VDepartment of Agricultural Mechanisation and Irrigation Engineering, Busitema University, PO Box 236, Tororo, Uganda

Correspondence

 

 


ABSTRACT

The Agricultural Catchments Research Unit (ACRU) model is a daily time step physical-conceptual agrohydrological model with various applications, design hydrology being one of them. Model verification is a measure of model performance and streamflow, soil water content and sediment yield simulated by the ACRU model have been extensively verified against observed data in southern Africa and internationally.
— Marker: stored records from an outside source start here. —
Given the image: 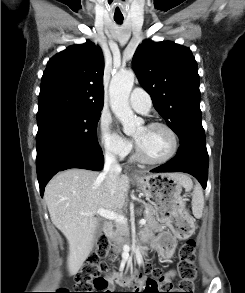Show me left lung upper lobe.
Instances as JSON below:
<instances>
[{
	"label": "left lung upper lobe",
	"instance_id": "5c2ea615",
	"mask_svg": "<svg viewBox=\"0 0 245 293\" xmlns=\"http://www.w3.org/2000/svg\"><path fill=\"white\" fill-rule=\"evenodd\" d=\"M132 63L140 84L180 143H206L198 68L191 50L170 41L149 40L138 46Z\"/></svg>",
	"mask_w": 245,
	"mask_h": 293
}]
</instances>
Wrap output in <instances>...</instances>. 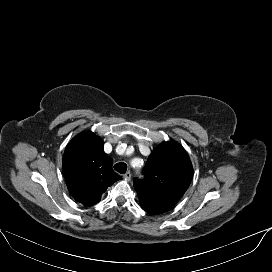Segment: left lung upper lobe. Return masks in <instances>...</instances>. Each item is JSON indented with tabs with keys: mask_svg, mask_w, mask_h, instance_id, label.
I'll return each mask as SVG.
<instances>
[{
	"mask_svg": "<svg viewBox=\"0 0 272 272\" xmlns=\"http://www.w3.org/2000/svg\"><path fill=\"white\" fill-rule=\"evenodd\" d=\"M143 174L142 180L134 181L141 207L150 214H162L186 192L193 168L180 144L163 142L148 157Z\"/></svg>",
	"mask_w": 272,
	"mask_h": 272,
	"instance_id": "5c2ea615",
	"label": "left lung upper lobe"
}]
</instances>
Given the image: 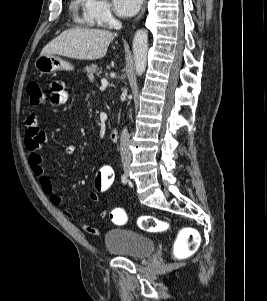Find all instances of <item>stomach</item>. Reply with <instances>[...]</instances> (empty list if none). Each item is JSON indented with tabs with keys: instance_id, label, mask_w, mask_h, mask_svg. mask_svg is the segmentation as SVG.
I'll use <instances>...</instances> for the list:
<instances>
[{
	"instance_id": "1",
	"label": "stomach",
	"mask_w": 267,
	"mask_h": 301,
	"mask_svg": "<svg viewBox=\"0 0 267 301\" xmlns=\"http://www.w3.org/2000/svg\"><path fill=\"white\" fill-rule=\"evenodd\" d=\"M35 68L41 73L51 74L57 71H72L73 65L54 55H41L35 62Z\"/></svg>"
}]
</instances>
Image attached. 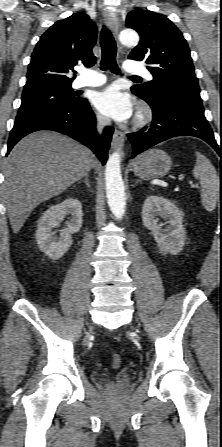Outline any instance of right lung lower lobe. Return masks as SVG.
Here are the masks:
<instances>
[{"label": "right lung lower lobe", "mask_w": 222, "mask_h": 447, "mask_svg": "<svg viewBox=\"0 0 222 447\" xmlns=\"http://www.w3.org/2000/svg\"><path fill=\"white\" fill-rule=\"evenodd\" d=\"M96 118L86 99L77 103L54 108L44 113L24 118H16L8 141V153L24 136L38 130H52L63 133L88 146L105 164L113 134V127L104 129L97 135Z\"/></svg>", "instance_id": "obj_1"}]
</instances>
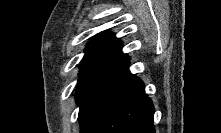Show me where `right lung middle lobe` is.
Listing matches in <instances>:
<instances>
[{
  "instance_id": "dd1d6c3e",
  "label": "right lung middle lobe",
  "mask_w": 221,
  "mask_h": 133,
  "mask_svg": "<svg viewBox=\"0 0 221 133\" xmlns=\"http://www.w3.org/2000/svg\"><path fill=\"white\" fill-rule=\"evenodd\" d=\"M97 74H88V75H80L79 81L77 84V91H76V102L77 104H82L84 98L88 94L91 85L93 84L94 80L98 77Z\"/></svg>"
}]
</instances>
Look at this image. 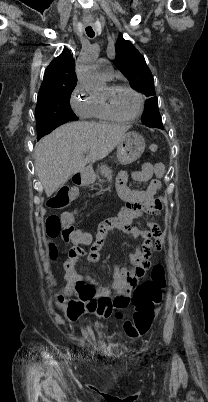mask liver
Masks as SVG:
<instances>
[{"mask_svg": "<svg viewBox=\"0 0 208 402\" xmlns=\"http://www.w3.org/2000/svg\"><path fill=\"white\" fill-rule=\"evenodd\" d=\"M129 128L108 122H70L37 142L35 170L46 196H52L73 174L83 170L88 164L82 160L83 154L89 152V162L103 160L123 140Z\"/></svg>", "mask_w": 208, "mask_h": 402, "instance_id": "liver-1", "label": "liver"}]
</instances>
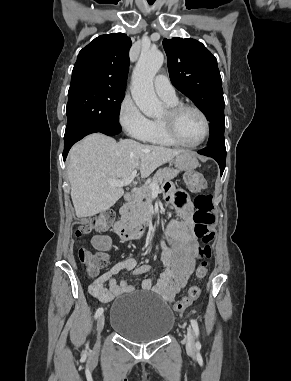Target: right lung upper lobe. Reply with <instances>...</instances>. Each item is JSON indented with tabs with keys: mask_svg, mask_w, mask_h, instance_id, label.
Listing matches in <instances>:
<instances>
[{
	"mask_svg": "<svg viewBox=\"0 0 291 381\" xmlns=\"http://www.w3.org/2000/svg\"><path fill=\"white\" fill-rule=\"evenodd\" d=\"M131 44V39L123 33L95 38L79 52L71 85L126 88Z\"/></svg>",
	"mask_w": 291,
	"mask_h": 381,
	"instance_id": "obj_1",
	"label": "right lung upper lobe"
}]
</instances>
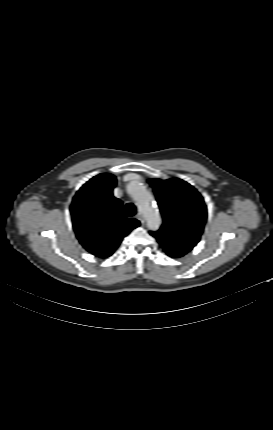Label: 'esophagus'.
<instances>
[{
	"mask_svg": "<svg viewBox=\"0 0 273 430\" xmlns=\"http://www.w3.org/2000/svg\"><path fill=\"white\" fill-rule=\"evenodd\" d=\"M137 219L143 224L145 222L144 217L141 213L137 215Z\"/></svg>",
	"mask_w": 273,
	"mask_h": 430,
	"instance_id": "1",
	"label": "esophagus"
}]
</instances>
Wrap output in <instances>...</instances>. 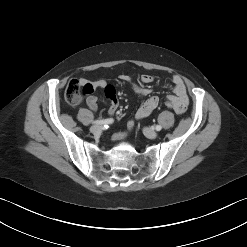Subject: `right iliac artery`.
Listing matches in <instances>:
<instances>
[{
    "mask_svg": "<svg viewBox=\"0 0 247 247\" xmlns=\"http://www.w3.org/2000/svg\"><path fill=\"white\" fill-rule=\"evenodd\" d=\"M113 122V119H105V120H95L93 124H110Z\"/></svg>",
    "mask_w": 247,
    "mask_h": 247,
    "instance_id": "right-iliac-artery-1",
    "label": "right iliac artery"
}]
</instances>
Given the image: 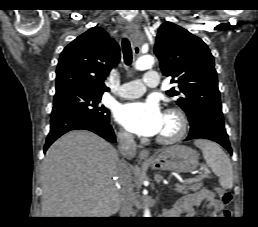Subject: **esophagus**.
Returning a JSON list of instances; mask_svg holds the SVG:
<instances>
[{"label":"esophagus","instance_id":"1","mask_svg":"<svg viewBox=\"0 0 258 227\" xmlns=\"http://www.w3.org/2000/svg\"><path fill=\"white\" fill-rule=\"evenodd\" d=\"M127 33L130 37V39L133 41L134 44V52L138 53L139 52V46H138V33L135 28L132 26H127ZM139 159L141 161H149L150 160V152L147 149H142L139 153Z\"/></svg>","mask_w":258,"mask_h":227}]
</instances>
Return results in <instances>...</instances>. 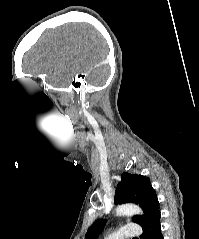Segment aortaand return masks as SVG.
<instances>
[{"label": "aorta", "mask_w": 199, "mask_h": 239, "mask_svg": "<svg viewBox=\"0 0 199 239\" xmlns=\"http://www.w3.org/2000/svg\"><path fill=\"white\" fill-rule=\"evenodd\" d=\"M135 214H142V209L134 204H123L116 208L117 216H129Z\"/></svg>", "instance_id": "1"}]
</instances>
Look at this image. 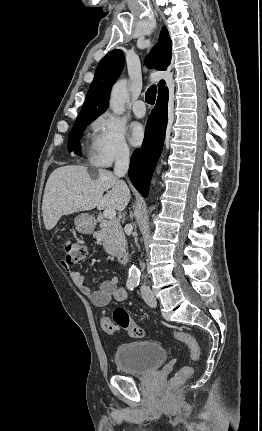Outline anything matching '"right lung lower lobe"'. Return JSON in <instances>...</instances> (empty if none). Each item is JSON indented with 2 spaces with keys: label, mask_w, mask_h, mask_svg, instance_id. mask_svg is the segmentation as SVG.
Here are the masks:
<instances>
[{
  "label": "right lung lower lobe",
  "mask_w": 262,
  "mask_h": 431,
  "mask_svg": "<svg viewBox=\"0 0 262 431\" xmlns=\"http://www.w3.org/2000/svg\"><path fill=\"white\" fill-rule=\"evenodd\" d=\"M168 89L159 93L148 119L142 148L131 157L129 178L134 187L146 197L156 163L160 156L167 125Z\"/></svg>",
  "instance_id": "98d812e1"
}]
</instances>
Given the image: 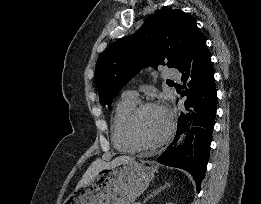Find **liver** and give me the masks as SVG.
Listing matches in <instances>:
<instances>
[{"label":"liver","mask_w":261,"mask_h":204,"mask_svg":"<svg viewBox=\"0 0 261 204\" xmlns=\"http://www.w3.org/2000/svg\"><path fill=\"white\" fill-rule=\"evenodd\" d=\"M132 160H134V158H132L130 156H119V157H116L115 159H113L110 162H105L101 159H97L86 170V172L82 176V178L79 181L77 186L83 187V186L88 185L94 179L97 172L101 169L114 167V166H117L121 163L132 161Z\"/></svg>","instance_id":"obj_1"}]
</instances>
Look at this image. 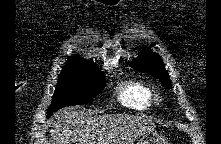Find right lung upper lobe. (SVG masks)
I'll use <instances>...</instances> for the list:
<instances>
[{
  "mask_svg": "<svg viewBox=\"0 0 221 144\" xmlns=\"http://www.w3.org/2000/svg\"><path fill=\"white\" fill-rule=\"evenodd\" d=\"M88 66H96V65L88 62L87 60H84L83 58L72 56L68 58L64 68L88 67Z\"/></svg>",
  "mask_w": 221,
  "mask_h": 144,
  "instance_id": "obj_1",
  "label": "right lung upper lobe"
}]
</instances>
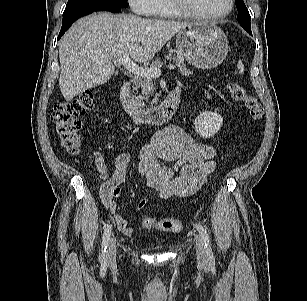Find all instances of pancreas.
<instances>
[{"mask_svg":"<svg viewBox=\"0 0 307 301\" xmlns=\"http://www.w3.org/2000/svg\"><path fill=\"white\" fill-rule=\"evenodd\" d=\"M168 60H172L176 66L178 67V71L186 76L189 77L193 73L188 69L184 63V58L177 55H167L165 57ZM161 64L160 59H155L151 63V67H158ZM133 83V92L135 94V98L138 99L139 101H145L149 105H154L157 103L158 98L157 94L155 93V86L153 83L152 78H147V77H142V76H135L134 79L132 80Z\"/></svg>","mask_w":307,"mask_h":301,"instance_id":"1","label":"pancreas"}]
</instances>
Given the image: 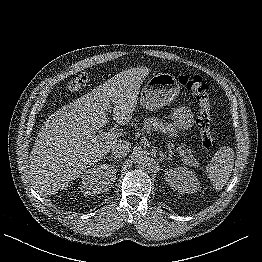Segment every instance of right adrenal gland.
<instances>
[{
    "label": "right adrenal gland",
    "instance_id": "1",
    "mask_svg": "<svg viewBox=\"0 0 262 262\" xmlns=\"http://www.w3.org/2000/svg\"><path fill=\"white\" fill-rule=\"evenodd\" d=\"M105 159H110L111 161H113V160H116L117 157L110 155V156L105 157Z\"/></svg>",
    "mask_w": 262,
    "mask_h": 262
}]
</instances>
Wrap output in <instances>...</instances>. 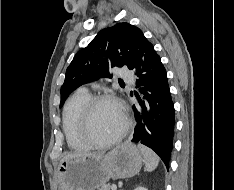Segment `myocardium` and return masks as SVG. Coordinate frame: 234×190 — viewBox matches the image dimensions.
Segmentation results:
<instances>
[{
    "instance_id": "f54148a6",
    "label": "myocardium",
    "mask_w": 234,
    "mask_h": 190,
    "mask_svg": "<svg viewBox=\"0 0 234 190\" xmlns=\"http://www.w3.org/2000/svg\"><path fill=\"white\" fill-rule=\"evenodd\" d=\"M103 102H112L116 104L122 111L124 116V126L123 128L112 138L104 141H97L93 138L90 125L91 118L95 107ZM132 122L129 117V114L124 106V104L115 96L110 94H99L91 96L86 103L84 104L79 121V132L83 140L90 146L95 148H103L116 144L120 140H122L126 134L129 132L131 128Z\"/></svg>"
}]
</instances>
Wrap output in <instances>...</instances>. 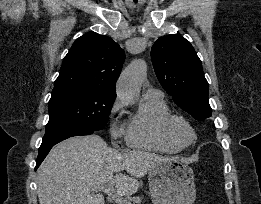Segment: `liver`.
<instances>
[{
  "label": "liver",
  "mask_w": 261,
  "mask_h": 204,
  "mask_svg": "<svg viewBox=\"0 0 261 204\" xmlns=\"http://www.w3.org/2000/svg\"><path fill=\"white\" fill-rule=\"evenodd\" d=\"M168 160L143 151L121 153L98 135L71 137L56 145L37 171L39 203L105 204L96 186L110 183L118 194L132 195L138 178Z\"/></svg>",
  "instance_id": "6515ba94"
}]
</instances>
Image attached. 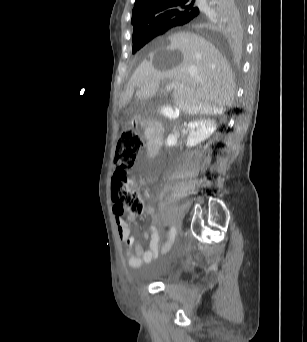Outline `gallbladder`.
Listing matches in <instances>:
<instances>
[{
    "label": "gallbladder",
    "instance_id": "1",
    "mask_svg": "<svg viewBox=\"0 0 307 342\" xmlns=\"http://www.w3.org/2000/svg\"><path fill=\"white\" fill-rule=\"evenodd\" d=\"M136 100L138 101V102H146L147 100H148V97L146 96V95H138L137 97H136ZM160 109L163 107L164 108V112H165V116L167 117V118H170L171 116L173 117V118H178L179 117V108L178 107H173V108H171L170 107V105L168 104V103H165L163 106L160 104L159 106H158Z\"/></svg>",
    "mask_w": 307,
    "mask_h": 342
}]
</instances>
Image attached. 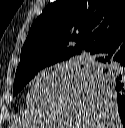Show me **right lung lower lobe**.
<instances>
[{
	"label": "right lung lower lobe",
	"mask_w": 125,
	"mask_h": 128,
	"mask_svg": "<svg viewBox=\"0 0 125 128\" xmlns=\"http://www.w3.org/2000/svg\"><path fill=\"white\" fill-rule=\"evenodd\" d=\"M95 54L99 66L93 72L106 73L107 82L113 88L118 114L125 127V28L99 45Z\"/></svg>",
	"instance_id": "obj_1"
}]
</instances>
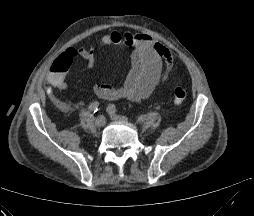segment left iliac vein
I'll use <instances>...</instances> for the list:
<instances>
[{
    "label": "left iliac vein",
    "instance_id": "left-iliac-vein-1",
    "mask_svg": "<svg viewBox=\"0 0 254 216\" xmlns=\"http://www.w3.org/2000/svg\"><path fill=\"white\" fill-rule=\"evenodd\" d=\"M109 116L112 120H121V121H127L125 117L119 116L113 112H109Z\"/></svg>",
    "mask_w": 254,
    "mask_h": 216
}]
</instances>
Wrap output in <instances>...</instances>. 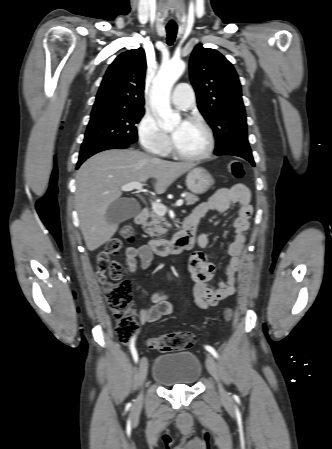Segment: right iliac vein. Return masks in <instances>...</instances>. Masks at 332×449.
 <instances>
[{"label": "right iliac vein", "mask_w": 332, "mask_h": 449, "mask_svg": "<svg viewBox=\"0 0 332 449\" xmlns=\"http://www.w3.org/2000/svg\"><path fill=\"white\" fill-rule=\"evenodd\" d=\"M147 371H148V360H147V358L143 357L140 360L139 370H138V378H139V383H140L141 387L143 386V383L146 379ZM142 398H143V394H142V390H141L137 397V400H136L137 405L141 404Z\"/></svg>", "instance_id": "63e3f726"}]
</instances>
The primary objective of this study was to verify simulated runoff volume, peak discharge and sediment yield against observed data from small catchments, under both bare fallow conditions and sugarcane production, which were located at La Mercy in South Africa. The study area comprised 4 research catchments, 101, 102, 103 and 104, monitored both under bare fallow conditions and sugarcane production, with different management practices per catchment. Observed data comprised: daily rainfall, maximum and minimum temperature, A-pan evaporation and runoff for the period 1978-1995, and peak discharge and sediment yield for the period 1984-1995. The data were checked for errors and and inconsistent records excluded from analysis. Runoff volume, peak discharge and sediment yield were simulated with the ACRU model and verified against the respective observed data. In general, the correlations between observed and simulated daily runoff volumes and peak discharge were acceptable (i.e. slopes of regression lines close to unity, R2 > 0.6 and the Nash-Sutcliffe coefficient of efficiency close to unity). Similarly, the correlation between observed and simulated sediment yield was also good. From the results obtained, it is concluded that the ACRU model is suitable for the simulation of runoff volume, peak discharge and sediment yield from catchments under both bare fallow and sugarcane land cover in South Africa.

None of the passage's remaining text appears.